Dudarski Fest revives tradition
By Yekaterina Krasovskaya
The bagpipe has always been viewed as a military instrument, with its plaintive yet majestic tone inspiring Roman warriors to battle. Over the course of time, Europeans changed the tradition; bagpipe playing is now popular in Scotland, for example. In fact, the instrument is closely connected with folk culture. Quite a few modern day fans of the bagpipe live in Belarus, with the Festival of Bagpipe Music — Dudarski Fest — organised in the Republic since 1990. This year, it featured several concerts, with bands from Germany, Sweden and Poland in attendance.
The event opened at Minsk’s House of Veterans, with cult Belarusian band Essa creating a wonderful mood, as might be felt in a village home. Stary Olsa band strengthened the fairy-tale by wearing medieval costumes and performing enchanting music.
In turn, Swedish Hedningarna performed a mix of electronic and rock music, featuring Scandinavian folk motifs. The band organically unites traditional instruments with synthesised music and sampled melodies.
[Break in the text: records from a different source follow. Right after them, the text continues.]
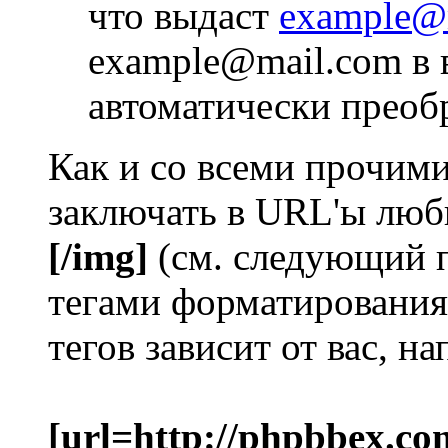
что выдаст
example@
example@mail.com в 
автоматически преоб
Как и со всеми прочим
заключать в URL'ы люб
[/img]
(см. следующий 
тегами форматирования
тегов зависит от вас, н
[url=http://phpbbex.co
Belarusian Litvintroll closed the party, singing lyrics which fully embraced the mood and well confirmed bagpipes as a folk instrument.
The village of Borok, in the Volozhin District, hosted a conference as part of the festival, entitled Preservation of Bagpipe Traditions in Eastern Europe. Participants delivered speeches, followed by a German-Swedish-Belarusian jam session. The museum complex of Dudutki also hosted several events. Its surroundings perfectly suit the historical and musical traditions of the Belarusian bagpipe. Several centuries ago, bagpipe playing was common at Easter, it being a Belarusian custom to visit neighbouring houses with bagpipe playing and songs.
The festival closed at Minsk’s Reactor Club, where Belarusian and foreign bands met on a single stage to perform music in various styles.